Все эти мертвенные механизмы жизни хорошо известны у Чехова, это разнообразные чиновники: например, чиновник из «Анны на шее», грозящий нравственностью с поднятой вилкой, на острие которой огурец, и чиновник из «Рассказа неизвестного человека», профессор из «Дяди Вани», растерявший все человеческое по дороге жизни доктор Старцев, так и не смогший противостоять системе жизни доктор Рагин; мещанский мир в «В овраге» и «Трех сестрах», а все эти странные механизмы сыплющихся фраз — эпизодические застывшие фанеры из пьес Чехова типа Чебутыкина, Симеонова-Пищика, Епиходова и проч. Здесь, на этом полюсе, мы видим мир застывших форм, мир без человеческого оживления, без идеалов, без «живой жизни».

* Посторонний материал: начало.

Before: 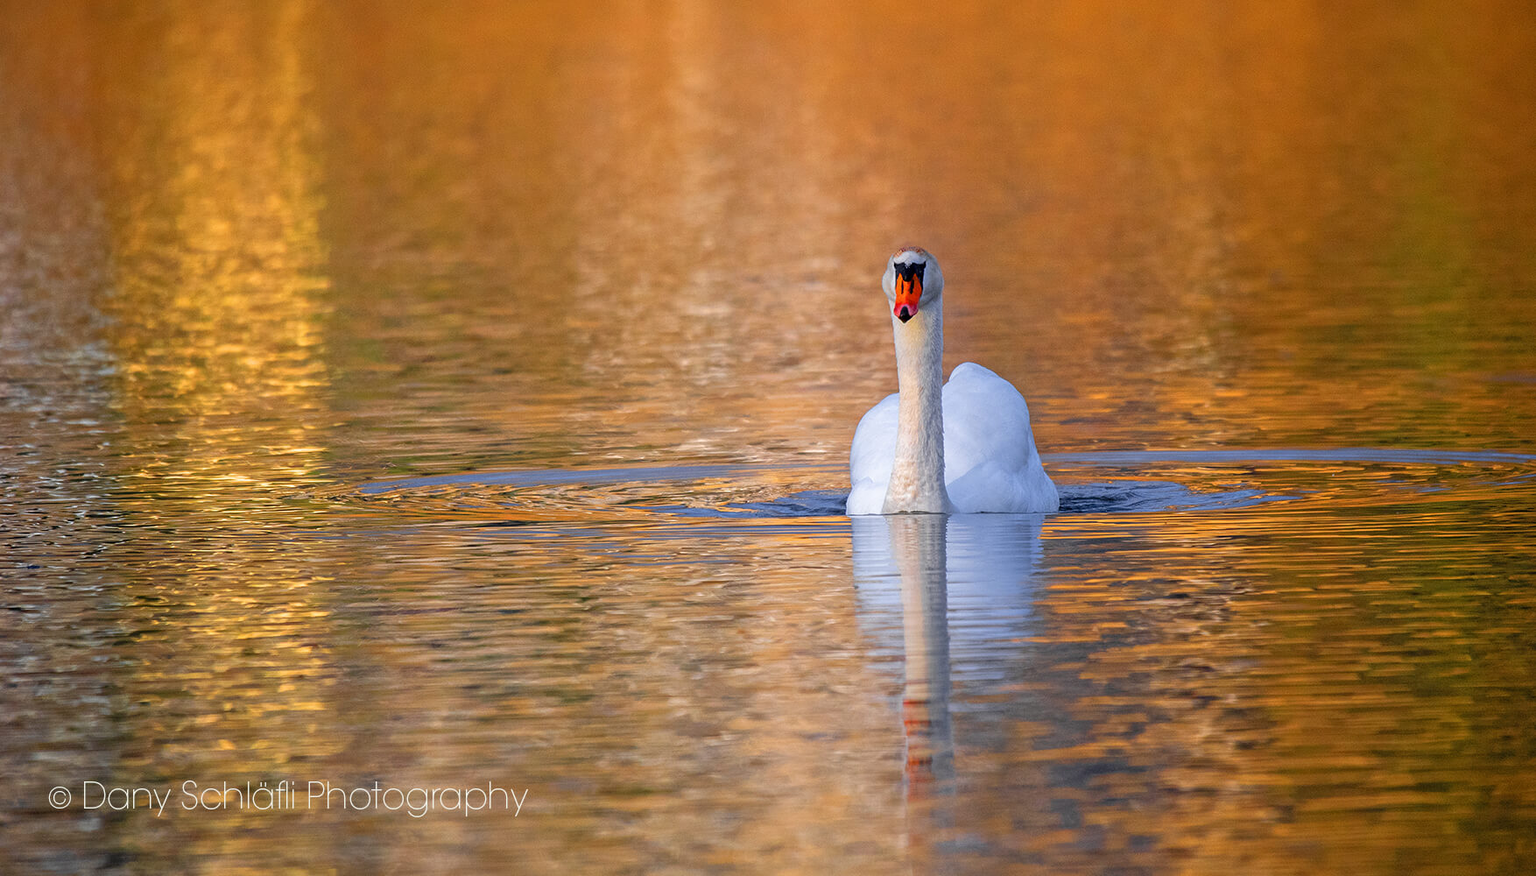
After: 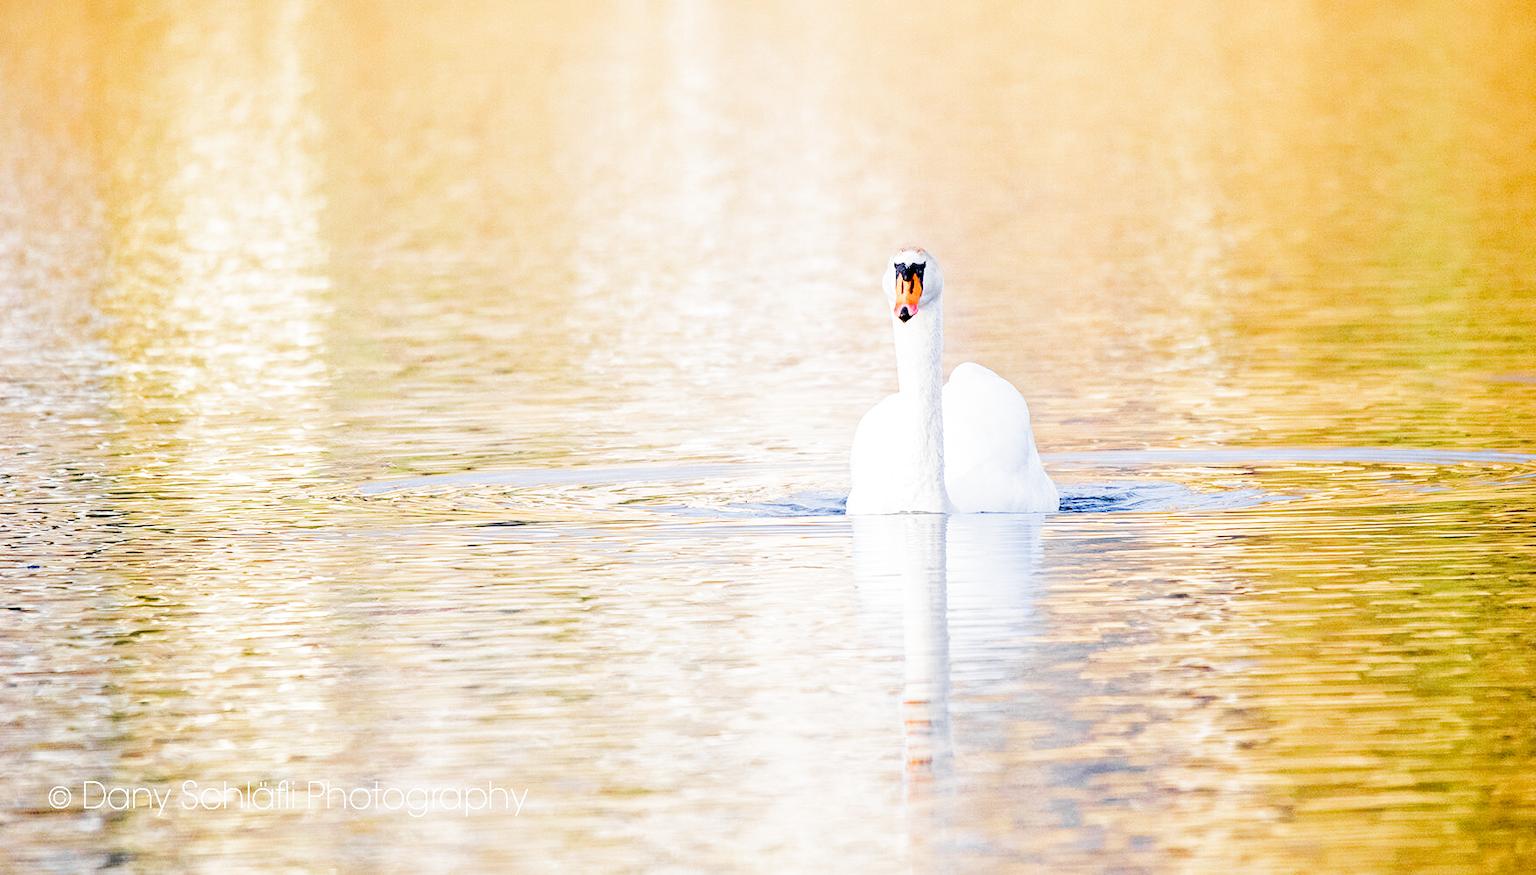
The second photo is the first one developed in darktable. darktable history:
filmic rgb: black relative exposure -4.1 EV, white relative exposure 5.14 EV, hardness 2.04, contrast 1.171, preserve chrominance no, color science v4 (2020), contrast in shadows soft, contrast in highlights soft
exposure: exposure 2.899 EV, compensate exposure bias true, compensate highlight preservation false
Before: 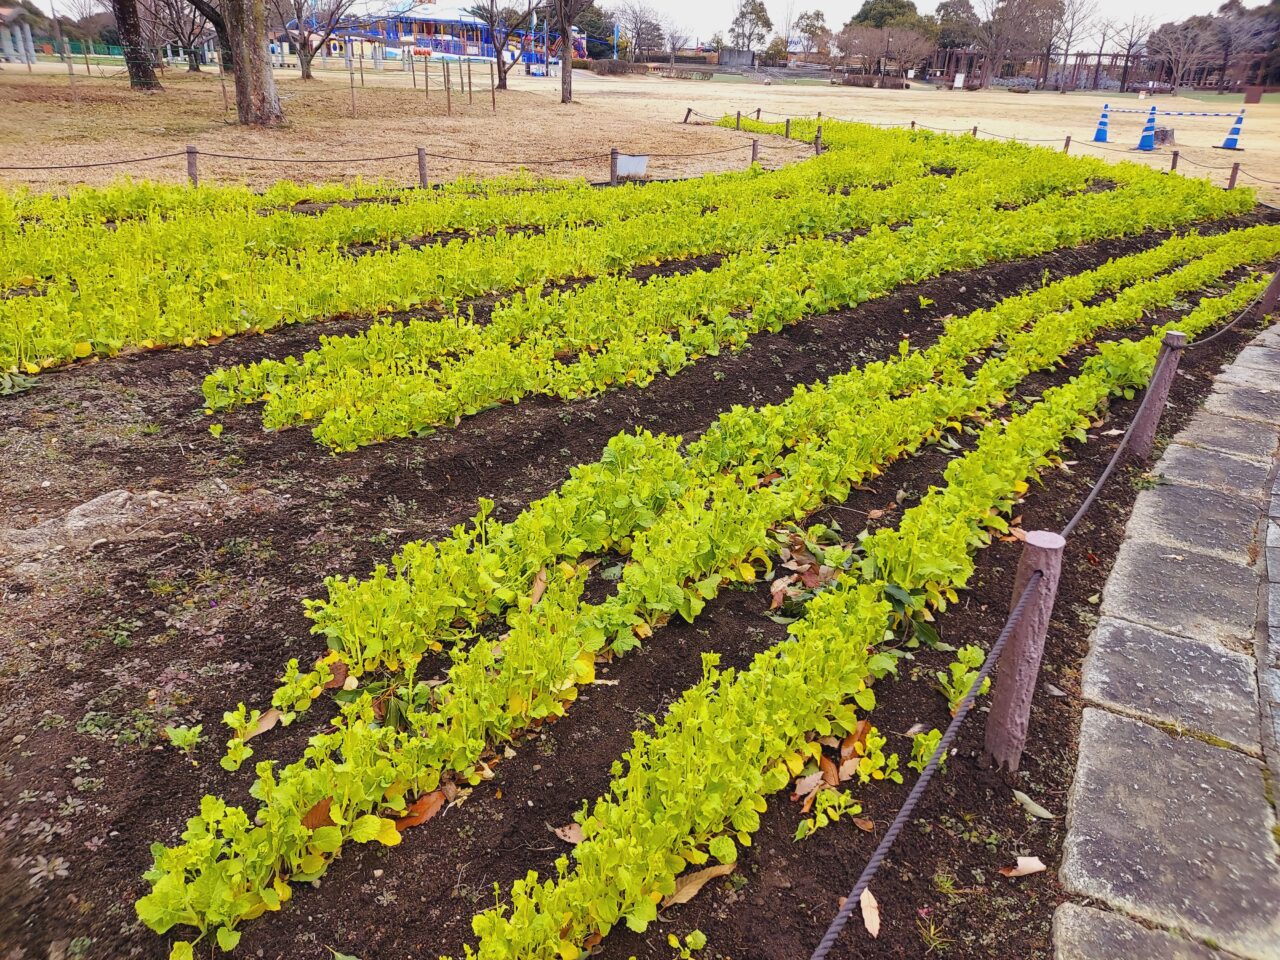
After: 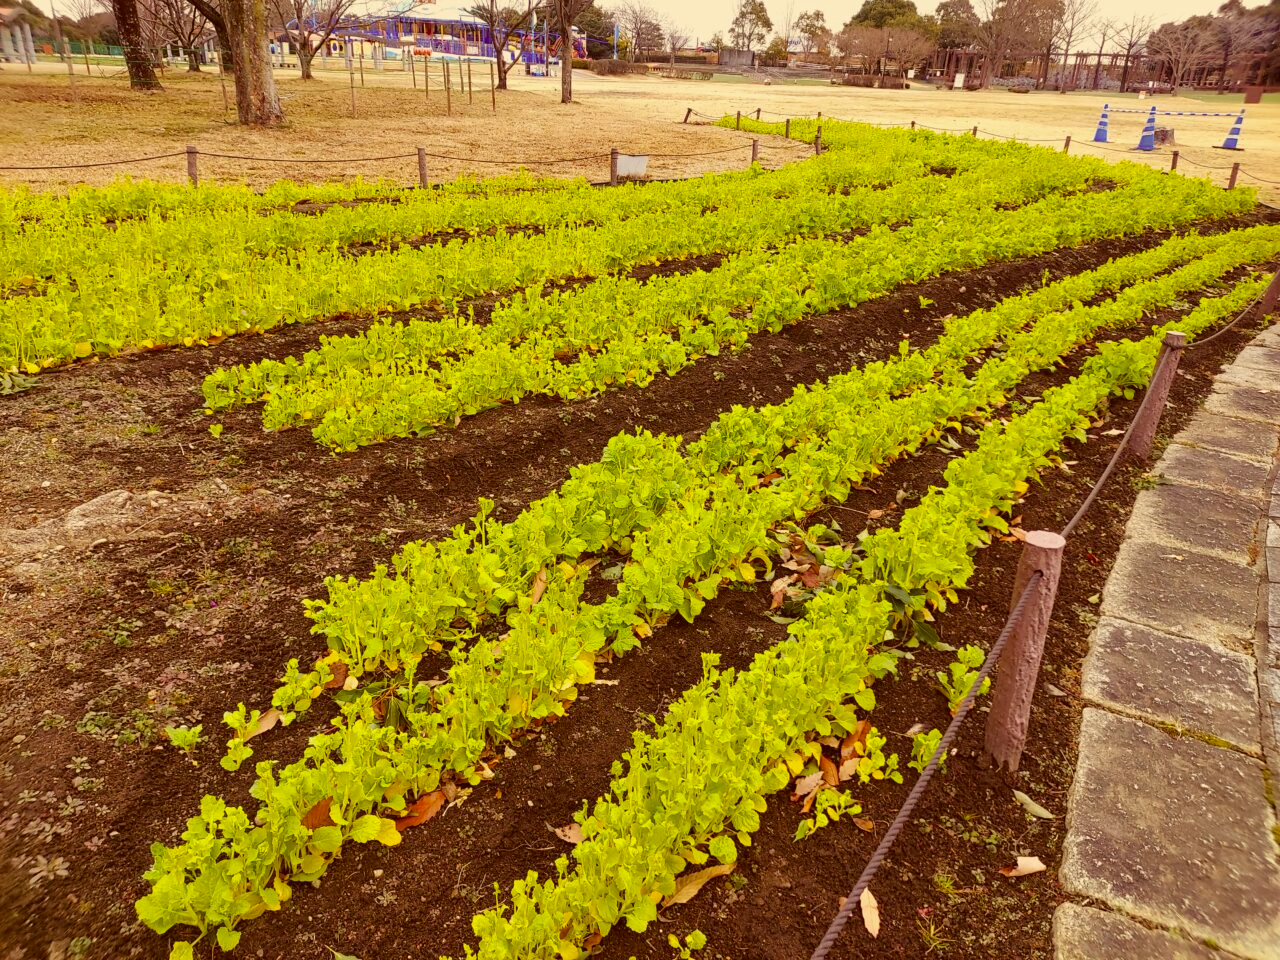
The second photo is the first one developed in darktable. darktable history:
white balance: red 0.986, blue 1.01
color correction: highlights a* 1.12, highlights b* 24.26, shadows a* 15.58, shadows b* 24.26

С другой стороны, все мы помним этот слегка меркнущий, слабо льющийся, почти убитый прозой жизни свет от этих добрых душ, рассеянных в пространствах России: Липы из рассказа «В овраге», дьячка из «Дуэли», прямо толстовского персонажа, Дымова из «Попрыгуньи», доктора Астрова из «Дяди Вани», благословившего леса, Пети Трофимова, уходящего в будущее прекрасной жизни.

Чеховские прекраснодушные герои «живой жизни», представители интеллигенции и простые люди, не такие, как у Толстого, часто нелепы, они прославляют идеалы, прославляют и как будто сами не верят, не способные достичь чего-либо в реальном мире, они часто прекраснодушные мечтатели, недотепы, не могут они и защитить себя в мире зла. Потому что в художественном мире Чехова все живое гибнет, как вишневый сад, или вырождается в чудовищные формы. Но, как писал В. Набоков: «Типичный чеховский герой — неудачливый защитник общечеловеческой правды, возложивший на себя бремя, которого он не мог ни вынести, ни сбросить. Все чеховские рассказы — это непрерывное спотыкание, но спотыкается в них человек, заглядевшийся на звезды <...>, но за всем этим у Чехова слышится: благословенна страна, сумевшая породить такой человеческий тип» [16, с. 332].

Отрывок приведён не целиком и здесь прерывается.